GRCh37/Hg19 + Ensembl69 (includes non-coding genes)
Warning
the mavis.annotate.file_io.load_reference_genes
{.interpreted-text
role="func"} will only load valid translations. If the cds sequence in
the annotation is not a multiple of
mavis.constants.CODON_SIZE
{.interpreted-text role="attr"} or if a
reference genome (sequences) is given and the cds start and end are not
M and * amino acids as expected the translation is not loaded
Example of the JSON file structure can be seen below
[
{
"name": string,
"start": int,
"end": int,
"aliases": [string, string, ...],
"transcripts": [
{
"name": string,
"start": int,
"end": int,
"exons": [
{"start": int, "end": int, "name": string},
...
],
"cdna_coding_start": int,
"cdna_coding_end": int,
"domains": [
{
"name": string,
"regions": [
{"start" aa_start, "end": aa_end}
],
"desc": string
},
...
]
},
...
]
},
...
}
The provided files were generated with Ensembl, however it can be generated from any database with the necessary information so long as the above JSON structure is respected.
Generating the Annotations from Ensembl
There is a helper script included with mavis to facilitate generating the custom annotations file from an instance of the Ensembl database. This uses the Ensembl perl api to connect and pull information from the database. This has been tested with both Ensembl69 and Ensembl79.

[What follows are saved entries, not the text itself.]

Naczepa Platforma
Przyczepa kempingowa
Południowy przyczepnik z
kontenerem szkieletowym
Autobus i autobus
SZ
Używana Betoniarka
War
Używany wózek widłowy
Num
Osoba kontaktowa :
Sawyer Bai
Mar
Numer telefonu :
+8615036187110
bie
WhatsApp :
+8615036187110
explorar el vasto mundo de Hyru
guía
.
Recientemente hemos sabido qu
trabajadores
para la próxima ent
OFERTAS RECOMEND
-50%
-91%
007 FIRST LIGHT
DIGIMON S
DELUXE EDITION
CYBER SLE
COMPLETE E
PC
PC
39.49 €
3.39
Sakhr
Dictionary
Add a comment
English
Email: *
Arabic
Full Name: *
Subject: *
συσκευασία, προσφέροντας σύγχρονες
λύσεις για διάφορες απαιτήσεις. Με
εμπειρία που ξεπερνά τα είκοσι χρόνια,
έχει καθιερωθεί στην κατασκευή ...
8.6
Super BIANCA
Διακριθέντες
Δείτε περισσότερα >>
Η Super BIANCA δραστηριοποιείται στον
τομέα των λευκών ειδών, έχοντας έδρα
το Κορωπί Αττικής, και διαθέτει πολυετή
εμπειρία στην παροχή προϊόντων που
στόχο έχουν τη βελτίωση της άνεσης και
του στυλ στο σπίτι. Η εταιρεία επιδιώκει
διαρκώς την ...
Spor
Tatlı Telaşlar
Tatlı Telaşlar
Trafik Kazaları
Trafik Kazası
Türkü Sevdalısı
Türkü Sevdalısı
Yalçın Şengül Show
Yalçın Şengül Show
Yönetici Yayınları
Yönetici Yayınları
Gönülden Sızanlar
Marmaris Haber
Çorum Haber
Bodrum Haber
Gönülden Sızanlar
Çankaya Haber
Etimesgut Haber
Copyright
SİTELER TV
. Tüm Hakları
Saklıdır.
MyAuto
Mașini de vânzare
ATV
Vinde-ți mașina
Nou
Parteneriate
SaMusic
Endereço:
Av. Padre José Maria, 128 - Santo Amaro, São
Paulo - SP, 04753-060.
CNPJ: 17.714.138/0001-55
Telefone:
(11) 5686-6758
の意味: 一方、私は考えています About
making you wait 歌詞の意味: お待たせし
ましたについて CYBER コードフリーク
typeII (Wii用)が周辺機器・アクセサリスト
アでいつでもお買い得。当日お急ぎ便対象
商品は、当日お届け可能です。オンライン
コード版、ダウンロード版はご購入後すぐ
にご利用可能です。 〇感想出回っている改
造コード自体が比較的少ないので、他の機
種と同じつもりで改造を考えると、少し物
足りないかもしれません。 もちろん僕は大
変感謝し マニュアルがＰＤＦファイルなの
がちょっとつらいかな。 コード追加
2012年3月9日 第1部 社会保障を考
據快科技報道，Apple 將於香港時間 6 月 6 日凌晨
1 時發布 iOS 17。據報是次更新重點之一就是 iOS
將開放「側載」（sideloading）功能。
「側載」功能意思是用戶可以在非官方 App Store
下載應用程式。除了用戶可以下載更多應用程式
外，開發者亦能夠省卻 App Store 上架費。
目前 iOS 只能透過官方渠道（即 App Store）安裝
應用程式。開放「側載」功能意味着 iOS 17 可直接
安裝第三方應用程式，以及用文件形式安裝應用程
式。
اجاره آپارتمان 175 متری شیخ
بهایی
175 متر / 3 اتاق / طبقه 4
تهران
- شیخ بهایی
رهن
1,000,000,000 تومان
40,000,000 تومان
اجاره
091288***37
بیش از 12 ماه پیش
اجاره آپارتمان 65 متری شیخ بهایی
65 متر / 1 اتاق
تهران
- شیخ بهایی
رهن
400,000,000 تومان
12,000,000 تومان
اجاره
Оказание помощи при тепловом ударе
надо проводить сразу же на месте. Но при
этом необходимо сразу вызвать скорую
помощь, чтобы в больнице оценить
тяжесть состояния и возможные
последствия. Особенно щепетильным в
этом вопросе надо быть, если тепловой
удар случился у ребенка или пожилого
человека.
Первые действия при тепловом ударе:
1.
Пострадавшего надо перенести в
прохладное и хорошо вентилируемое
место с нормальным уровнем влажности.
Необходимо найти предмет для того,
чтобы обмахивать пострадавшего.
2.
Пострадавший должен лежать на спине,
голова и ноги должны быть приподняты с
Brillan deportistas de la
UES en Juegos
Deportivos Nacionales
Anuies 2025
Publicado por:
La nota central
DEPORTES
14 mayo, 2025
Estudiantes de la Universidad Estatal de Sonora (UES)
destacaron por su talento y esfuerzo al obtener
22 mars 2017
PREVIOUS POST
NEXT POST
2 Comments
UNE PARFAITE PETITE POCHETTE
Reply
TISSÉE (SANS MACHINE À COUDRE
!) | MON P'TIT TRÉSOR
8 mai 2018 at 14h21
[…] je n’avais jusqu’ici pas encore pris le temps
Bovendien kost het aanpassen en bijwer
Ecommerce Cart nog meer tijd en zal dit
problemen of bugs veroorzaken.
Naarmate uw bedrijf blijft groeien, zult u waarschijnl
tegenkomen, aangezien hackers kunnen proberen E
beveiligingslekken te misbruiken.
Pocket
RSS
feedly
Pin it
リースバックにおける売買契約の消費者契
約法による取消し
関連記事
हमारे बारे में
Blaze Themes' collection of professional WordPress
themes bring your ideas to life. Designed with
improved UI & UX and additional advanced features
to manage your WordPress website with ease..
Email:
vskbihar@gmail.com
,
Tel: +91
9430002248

Clone and install the mavis tools dependencies
git clone https://github.com/bcgsc/mavis.git
cd mavis
python3 -m venv venv
source venv/bin/activate
pip install .[tools] # could also install just the dependencies for the tools
Run the Python script choosing your species and Ensembl version
python tools/generate_ensembl_json.py -s human -r 75 -o ensembl_human_v75.json
This will produce the JSON file required as input by MAVIS
Conversion from Other Standard Formats
If you have a GTF or GFF3 file you can convert them to match the MAVIS json format with the helper script provided in the tools folder
python src/tools/convert_annotations_format.py \
/path/to/gtf/file \
--input_type gtf \
output_mavis_annotations.json
or similarly for the GFF3 format
python src/tools/convert_annotations_format.py \
/path/to/gff3/file \
--input_type gff3 \
output_mavis_annotations.json
DGV (Database of Genomic Variants)
The DGV annotations file contains regions corresponding to what is found in the database of genomic variants. This is used to annotate events that are found in healthy control samples and therefore may not be of interest if looking for somatic events.
The above (downloads table) files were generated from from DGV and reformatted to have 4 columns after download. We used awk to convert the raw file
awk '{print $2"\t"$3"\t"$4"\t"$1} GRCh37_hg19_variants_2016-05-15.txt > dgv_hg19_variants.tab
Note in hg19 the column is called "name" and in hg38 the column is called "variantaccession". An example is shown below
chr start end name
1 1 2300000 nsv482937
1 10001 22118 dgv1n82
1 10001 127330 nsv7879
Aligner Reference
The aligner reference file is the reference genome file used by the aligner during the validate stage. For example, if blat is the aligner then this will be a 2bit file.